The first of the options you mention is to ignore the new service,
thereby being in exactly the same position as if the BBC hadn't released
it.

> Please, make every effort to educate the BBC that their methods of
> applying DRM are fundamentally flawed,

I would like to do that, I'd like it very much.  I don't run Windows,
and I'd like IPlayer (and Channel 4's 4OD) to work on Linux.

But I can only do that if I myself first understand how this use of DRM
is "fundamentally flawed" (from the BBC's point of view).  And currently
I don't understand enough of this issue -- partially because the blog
entry I linked to mentions things which nobody has yet addressed.
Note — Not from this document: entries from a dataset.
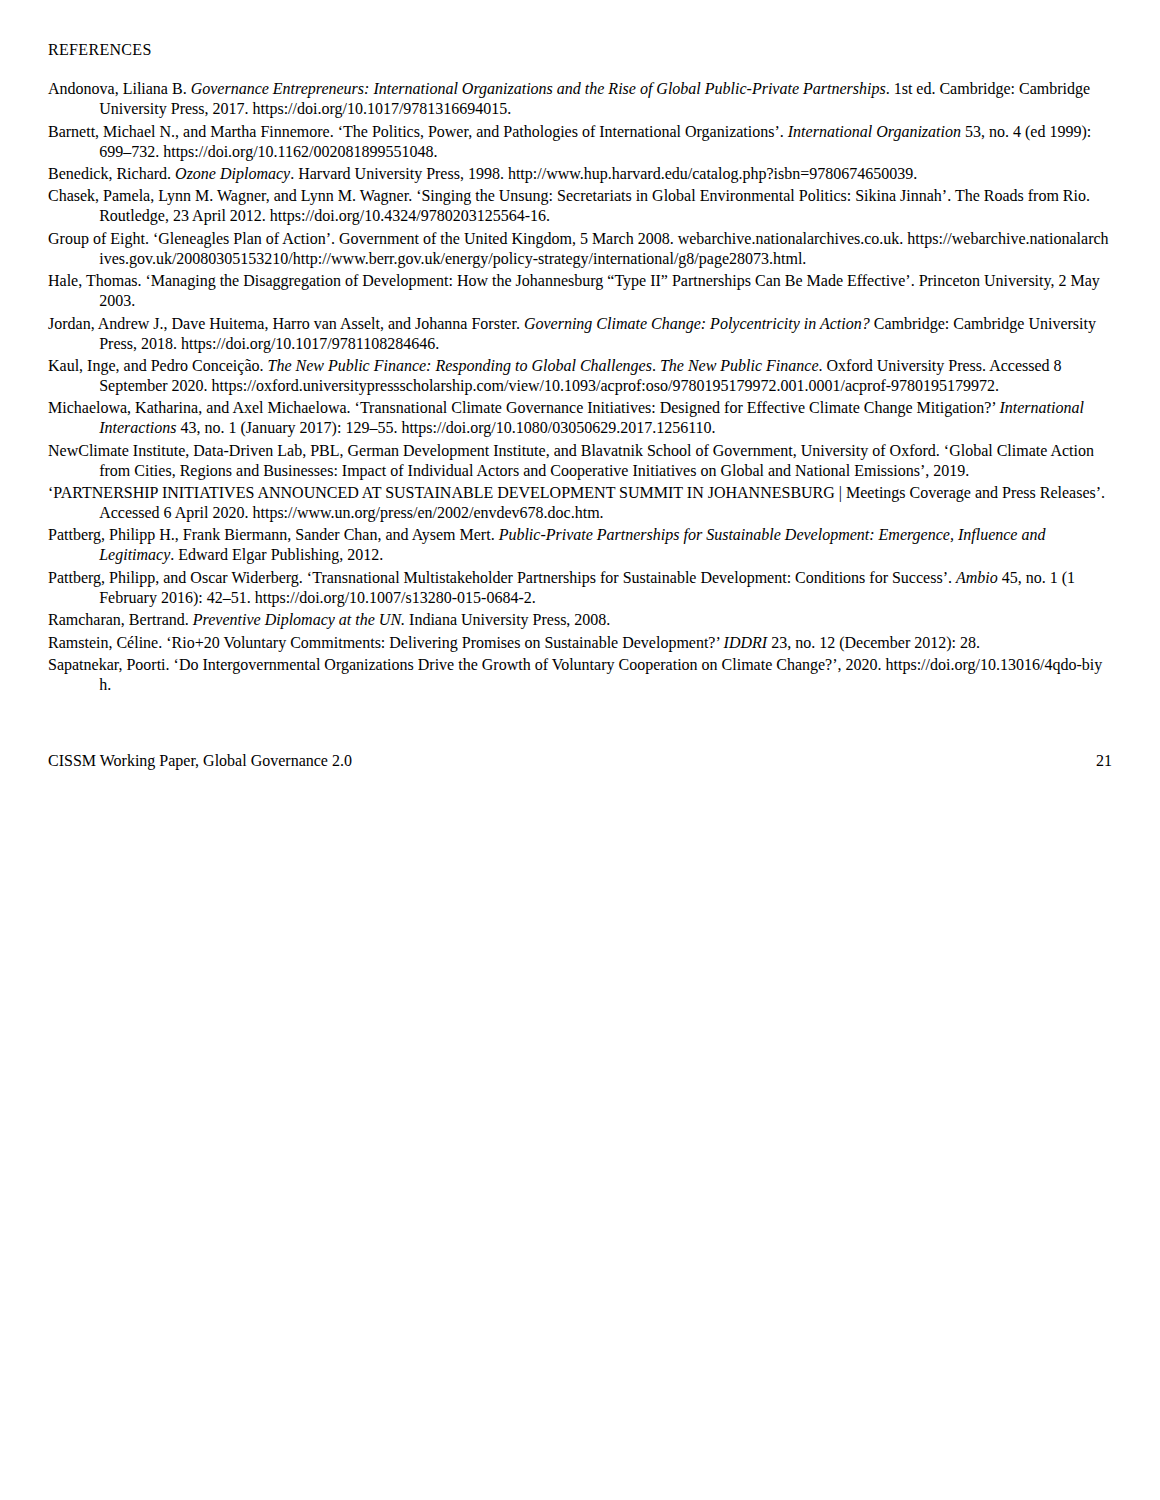REFERENCES
Andonova, Liliana B. Governance Entrepreneurs: International Organizations and the Rise of Global Public-Private Partnerships. 1st ed. Cambridge: Cambridge University Press, 2017. https://doi.org/10.1017/9781316694015.
Barnett, Michael N., and Martha Finnemore. ‘The Politics, Power, and Pathologies of International Organizations’. International Organization 53, no. 4 (ed 1999): 699–732. https://doi.org/10.1162/002081899551048.
Benedick, Richard. Ozone Diplomacy. Harvard University Press, 1998. http://www.hup.harvard.edu/catalog.php?isbn=9780674650039.
Chasek, Pamela, Lynn M. Wagner, and Lynn M. Wagner. ‘Singing the Unsung: Secretariats in Global Environmental Politics: Sikina Jinnah’. The Roads from Rio. Routledge, 23 April 2012. https://doi.org/10.4324/9780203125564-16.
Group of Eight. ‘Gleneagles Plan of Action’. Government of the United Kingdom, 5 March 2008. webarchive.nationalarchives.co.uk. https://webarchive.nationalarchives.gov.uk/20080305153210/http://www.berr.gov.uk/energy/policy-strategy/international/g8/page28073.html.
Hale, Thomas. ‘Managing the Disaggregation of Development: How the Johannesburg “Type II” Partnerships Can Be Made Effective’. Princeton University, 2 May 2003.
Jordan, Andrew J., Dave Huitema, Harro van Asselt, and Johanna Forster. Governing Climate Change: Polycentricity in Action? Cambridge: Cambridge University Press, 2018. https://doi.org/10.1017/9781108284646.
Kaul, Inge, and Pedro Conceição. The New Public Finance: Responding to Global Challenges. The New Public Finance. Oxford University Press. Accessed 8 September 2020. https://oxford.universitypressscholarship.com/view/10.1093/acprof:oso/9780195179972.001.0001/acprof-9780195179972.
Michaelowa, Katharina, and Axel Michaelowa. ‘Transnational Climate Governance Initiatives: Designed for Effective Climate Change Mitigation?’ International Interactions 43, no. 1 (January 2017): 129–55. https://doi.org/10.1080/03050629.2017.1256110.
NewClimate Institute, Data-Driven Lab, PBL, German Development Institute, and Blavatnik School of Government, University of Oxford. ‘Global Climate Action from Cities, Regions and Businesses: Impact of Individual Actors and Cooperative Initiatives on Global and National Emissions’, 2019.
‘PARTNERSHIP INITIATIVES ANNOUNCED AT SUSTAINABLE DEVELOPMENT SUMMIT IN JOHANNESBURG | Meetings Coverage and Press Releases’. Accessed 6 April 2020. https://www.un.org/press/en/2002/envdev678.doc.htm.
Pattberg, Philipp H., Frank Biermann, Sander Chan, and Aysem Mert. Public-Private Partnerships for Sustainable Development: Emergence, Influence and Legitimacy. Edward Elgar Publishing, 2012.
Pattberg, Philipp, and Oscar Widerberg. ‘Transnational Multistakeholder Partnerships for Sustainable Development: Conditions for Success’. Ambio 45, no. 1 (1 February 2016): 42–51. https://doi.org/10.1007/s13280-015-0684-2.
Ramcharan, Bertrand. Preventive Diplomacy at the UN. Indiana University Press, 2008.
Ramstein, Céline. ‘Rio+20 Voluntary Commitments: Delivering Promises on Sustainable Development?’ IDDRI 23, no. 12 (December 2012): 28.
Sapatnekar, Poorti. ‘Do Intergovernmental Organizations Drive the Growth of Voluntary Cooperation on Climate Change?’, 2020. https://doi.org/10.13016/4qdo-biyh.
CISSM Working Paper, Global Governance 2.0 21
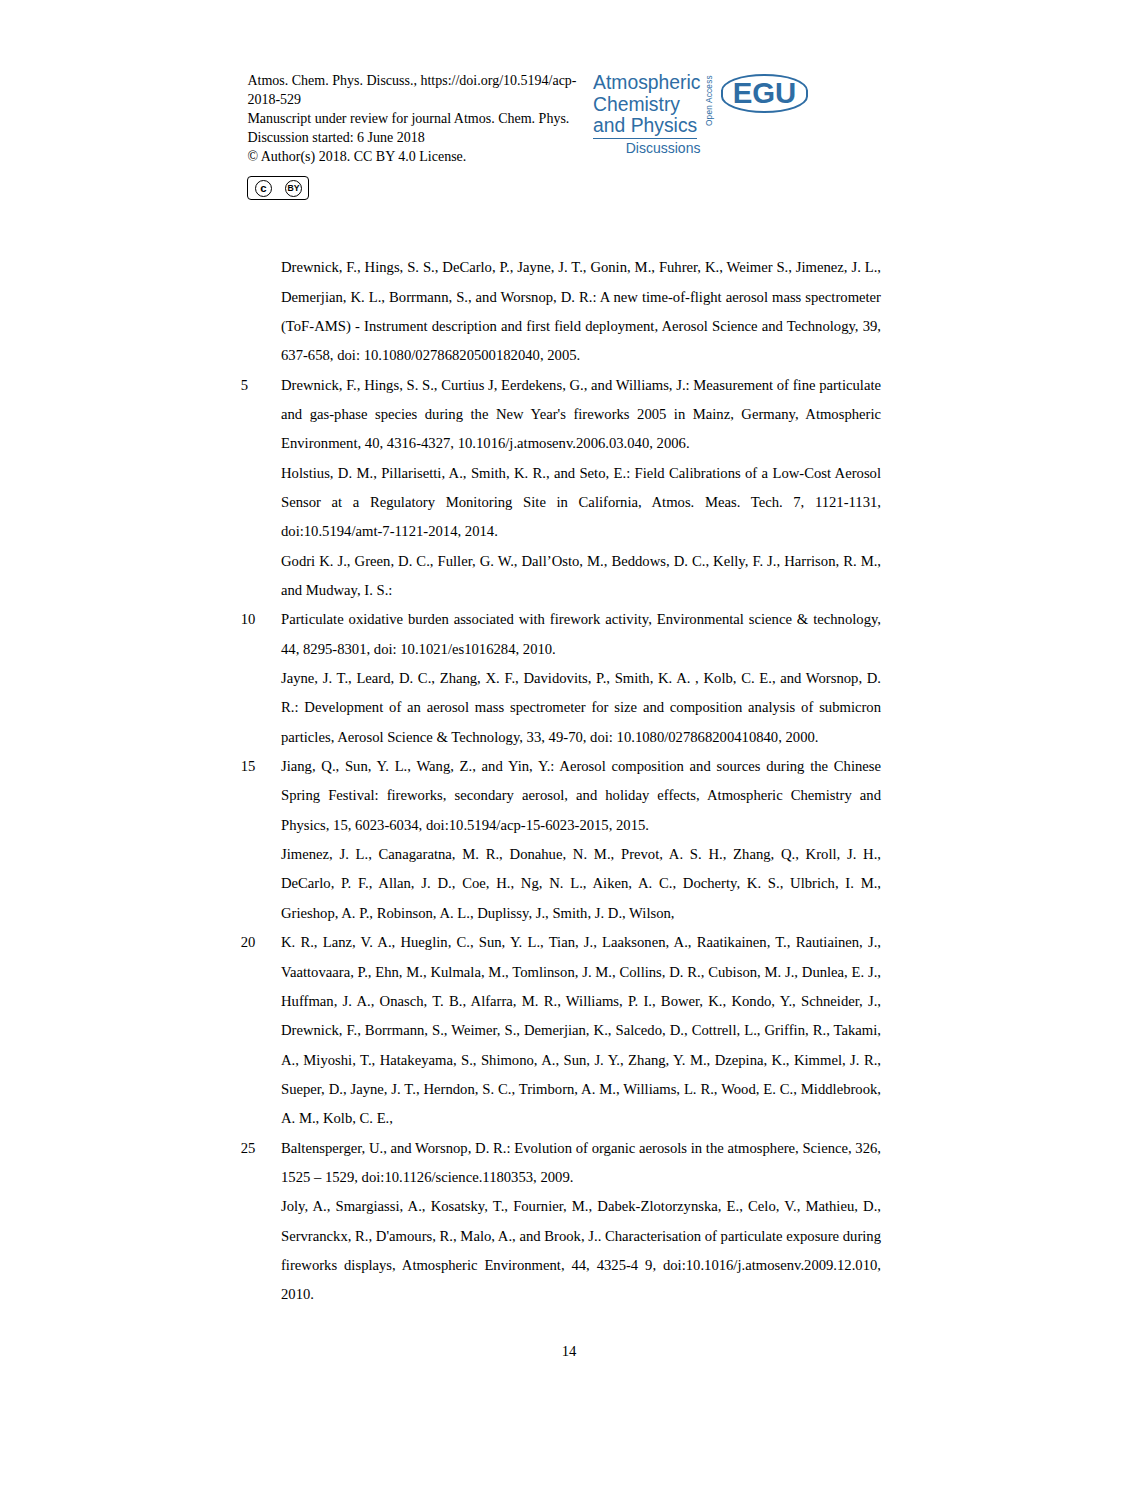Atmos. Chem. Phys. Discuss., https://doi.org/10.5194/acp-2018-529
Manuscript under review for journal Atmos. Chem. Phys.
Discussion started: 6 June 2018
© Author(s) 2018. CC BY 4.0 License.
Atmospheric Chemistry and Physics Discussions
Open Access
EGU
c
BY
Drewnick, F., Hings, S. S., DeCarlo, P., Jayne, J. T., Gonin, M., Fuhrer, K., Weimer S., Jimenez, J. L., Demerjian, K. L., Borrmann, S., and Worsnop, D. R.: A new time-of-flight aerosol mass spectrometer (ToF-AMS) - Instrument description and first field deployment, Aerosol Science and Technology, 39, 637-658, doi: 10.1080/02786820500182040, 2005.
5 Drewnick, F., Hings, S. S., Curtius J, Eerdekens, G., and Williams, J.: Measurement of fine particulate and gas-phase species during the New Year's fireworks 2005 in Mainz, Germany, Atmospheric Environment, 40, 4316-4327, 10.1016/j.atmosenv.2006.03.040, 2006.
Holstius, D. M., Pillarisetti, A., Smith, K. R., and Seto, E.: Field Calibrations of a Low-Cost Aerosol Sensor at a Regulatory Monitoring Site in California, Atmos. Meas. Tech. 7, 1121-1131, doi:10.5194/amt-7-1121-2014, 2014.
Godri K. J., Green, D. C., Fuller, G. W., Dall’Osto, M., Beddows, D. C., Kelly, F. J., Harrison, R. M., and Mudway, I. S.:
10 Particulate oxidative burden associated with firework activity, Environmental science & technology, 44, 8295-8301, doi: 10.1021/es1016284, 2010.
Jayne, J. T., Leard, D. C., Zhang, X. F., Davidovits, P., Smith, K. A. , Kolb, C. E., and Worsnop, D. R.: Development of an aerosol mass spectrometer for size and composition analysis of submicron particles, Aerosol Science & Technology, 33, 49-70, doi: 10.1080/027868200410840, 2000.
15 Jiang, Q., Sun, Y. L., Wang, Z., and Yin, Y.: Aerosol composition and sources during the Chinese Spring Festival: fireworks, secondary aerosol, and holiday effects, Atmospheric Chemistry and Physics, 15, 6023-6034, doi:10.5194/acp-15-6023-2015, 2015.
Jimenez, J. L., Canagaratna, M. R., Donahue, N. M., Prevot, A. S. H., Zhang, Q., Kroll, J. H., DeCarlo, P. F., Allan, J. D., Coe, H., Ng, N. L., Aiken, A. C., Docherty, K. S., Ulbrich, I. M., Grieshop, A. P., Robinson, A. L., Duplissy, J., Smith, J. D., Wilson,
20 K. R., Lanz, V. A., Hueglin, C., Sun, Y. L., Tian, J., Laaksonen, A., Raatikainen, T., Rautiainen, J., Vaattovaara, P., Ehn, M., Kulmala, M., Tomlinson, J. M., Collins, D. R., Cubison, M. J., Dunlea, E. J., Huffman, J. A., Onasch, T. B., Alfarra, M. R., Williams, P. I., Bower, K., Kondo, Y., Schneider, J., Drewnick, F., Borrmann, S., Weimer, S., Demerjian, K., Salcedo, D., Cottrell, L., Griffin, R., Takami, A., Miyoshi, T., Hatakeyama, S., Shimono, A., Sun, J. Y., Zhang, Y. M., Dzepina, K., Kimmel, J. R., Sueper, D., Jayne, J. T., Herndon, S. C., Trimborn, A. M., Williams, L. R., Wood, E. C., Middlebrook, A. M., Kolb, C. E.,
25 Baltensperger, U., and Worsnop, D. R.: Evolution of organic aerosols in the atmosphere, Science, 326, 1525 – 1529, doi:10.1126/science.1180353, 2009.
Joly, A., Smargiassi, A., Kosatsky, T., Fournier, M., Dabek-Zlotorzynska, E., Celo, V., Mathieu, D., Servranckx, R., D'amours, R., Malo, A., and Brook, J.. Characterisation of particulate exposure during fireworks displays, Atmospheric Environment, 44, 4325-4 9, doi:10.1016/j.atmosenv.2009.12.010, 2010.
14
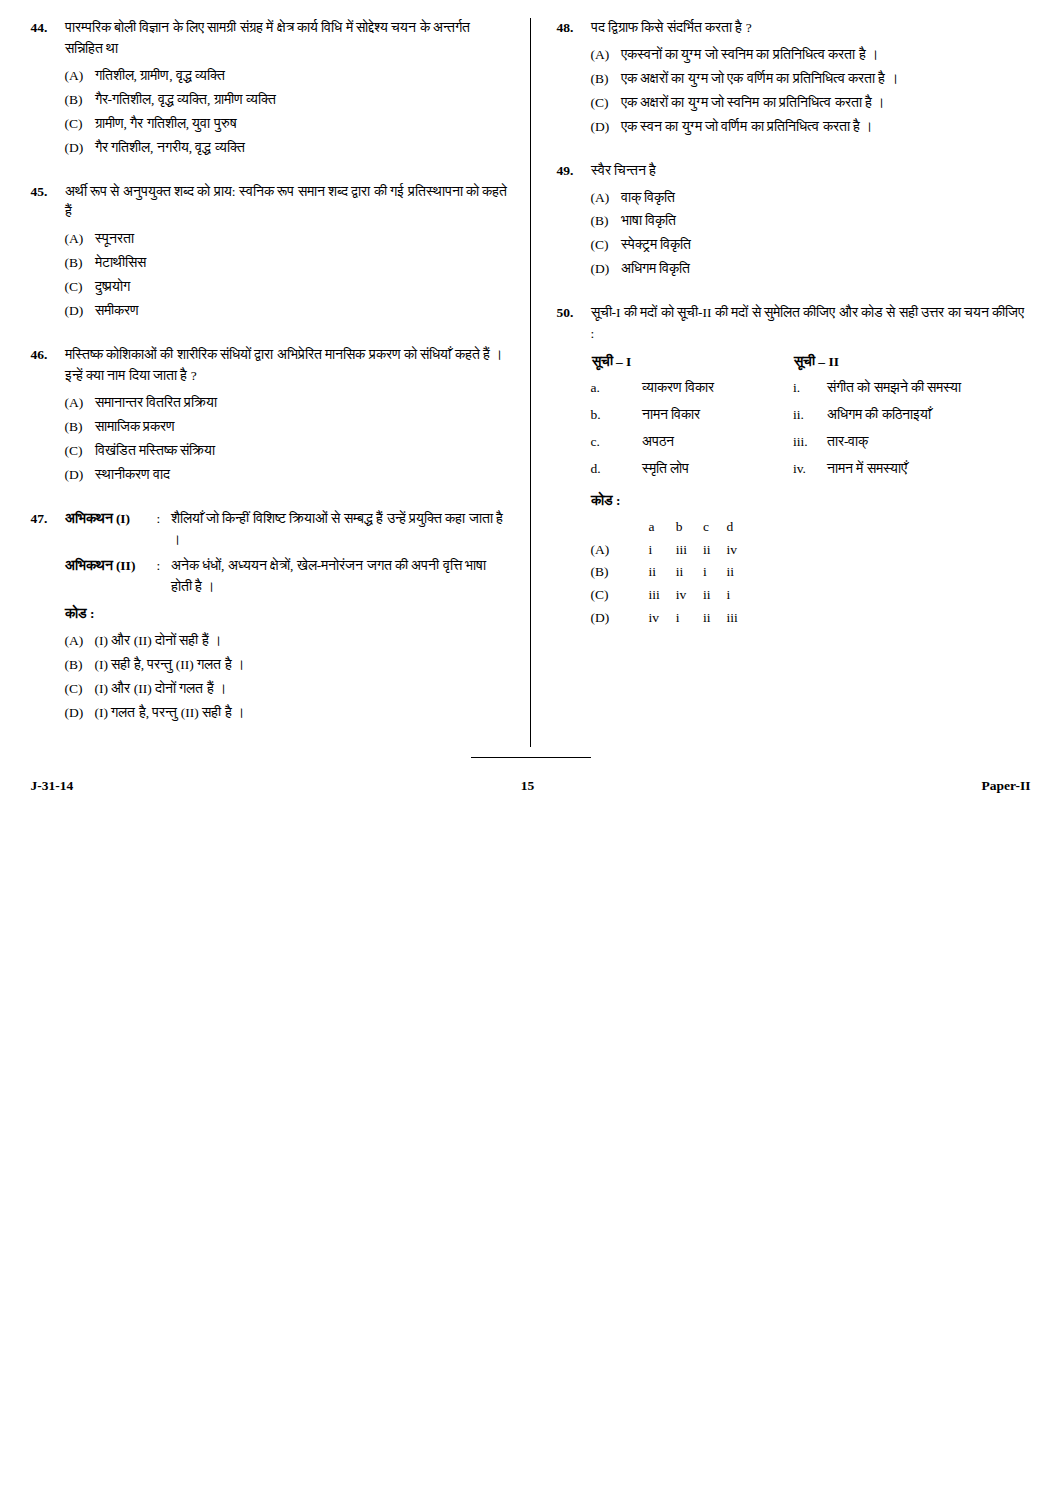44.
पारम्परिक बोली विज्ञान के लिए सामग्री संग्रह में क्षेत्र कार्य विधि में सोद्देश्य चयन के अन्तर्गत सन्निहित था
(A) गतिशील, ग्रामीण, वृद्ध व्यक्ति
(B) गैर-गतिशील, वृद्ध व्यक्ति, ग्रामीण व्यक्ति
(C) ग्रामीण, गैर गतिशील, युवा पुरुष
(D) गैर गतिशील, नगरीय, वृद्ध व्यक्ति
45.
अर्थी रूप से अनुपयुक्त शब्द को प्राय: स्वनिक रूप समान शब्द द्वारा की गई प्रतिस्थापना को कहते हैं
(A) स्पूनरता
(B) मेटाथीसिस
(C) दुष्प्रयोग
(D) समीकरण
46.
मस्तिष्क कोशिकाओं की शारीरिक संधियों द्वारा अभिप्रेरित मानसिक प्रकरण को संधियाँ कहते हैं । इन्हें क्या नाम दिया जाता है ?
(A) समानान्तर वितरित प्रक्रिया
(B) सामाजिक प्रकरण
(C) विखंडित मस्तिष्क संक्रिया
(D) स्थानीकरण वाद
47.
अभिकथन (I): शैलियाँ जो किन्हीं विशिष्ट क्रियाओं से सम्बद्ध हैं उन्हें प्रयुक्ति कहा जाता है ।
अभिकथन (II): अनेक धंधों, अध्ययन क्षेत्रों, खेल-मनोरंजन जगत की अपनी वृत्ति भाषा होती है ।
कोड :
(A)(I) और (II) दोनों सही हैं ।
(B)(I) सही है, परन्तु (II) गलत है ।
(C)(I) और (II) दोनों गलत हैं ।
(D)(I) गलत है, परन्तु (II) सही है ।
48.
पद द्विग्राफ किसे संदर्भित करता है ?
(A) एकस्वनों का युग्म जो स्वनिम का प्रतिनिधित्व करता है ।
(B) एक अक्षरों का युग्म जो एक वर्णिम का प्रतिनिधित्व करता है ।
(C) एक अक्षरों का युग्म जो स्वनिम का प्रतिनिधित्व करता है ।
(D) एक स्वन का युग्म जो वर्णिम का प्रतिनिधित्व करता है ।
49.
स्वैर चिन्तन है
(A) वाक् विकृति
(B) भाषा विकृति
(C) स्पेक्ट्रम विकृति
(D) अधिगम विकृति
50.
सूची-I की मदों को सूची-II की मदों से सुमेलित कीजिए और कोड से सही उत्तर का चयन कीजिए :
| सूची – I | सूची – II |
| --- | --- |
| a. | व्याकरण विकार | i. | संगीत को समझने की समस्या |
| b. | नामन विकार | ii. | अधिगम की कठिनाइयाँ |
| c. | अपठन | iii. | तार-वाक् |
| d. | स्मृति लोप | iv. | नामन में समस्याएँ |
कोड :
| | a | b | c | d |
| (A) | i | iii | ii | iv |
| (B) | ii | ii | i | ii |
| (C) | iii | iv | ii | i |
| (D) | iv | i | ii | iii |
J-31-14
15
Paper-II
> and that they are running the real risk of criminalising innocent
> people.

That strikes me as hyperbole.  If the BBC broadcast a film on TV, a
viewer may record the broadcast and keep it longer than is legal (or
distribute it to others or whatever); but it would be ridiculous to
claim that it's the BBC who, through broadcasting the film, have
criminalized that viewer!

Similarly here.  If the IPlayer makes a new service available to a
subset of the population, the BBC aren't criminalizing anybody; if some
people subsequently change their behaviour and act illegally, that isn't
the BBC's fault.

> By the same token, please stop accepting the flawed assertions and
> justifications for the DRM model detailed in this article.

I'm _not_ accepting them.  I'm wanting somebody to explain to me why
they are flawed.  All you've done is ignore them (and claim that it's
bad if Linux users can't get the programmes, which is true but doesn't
mean that the blog entry's claims are irrelevant).

> They are simply wrong, given the current litigious attitude of the
> world in which we live.

What's the world's litigious attitude got to do with anything?

> I shall dismount my soap box now, in the hope that perhaps content
> producers and providers will learn that a DRM model which criminalises
> a chunk of your audience is not the way forward :-)

And you still haven't presented a viable alternative.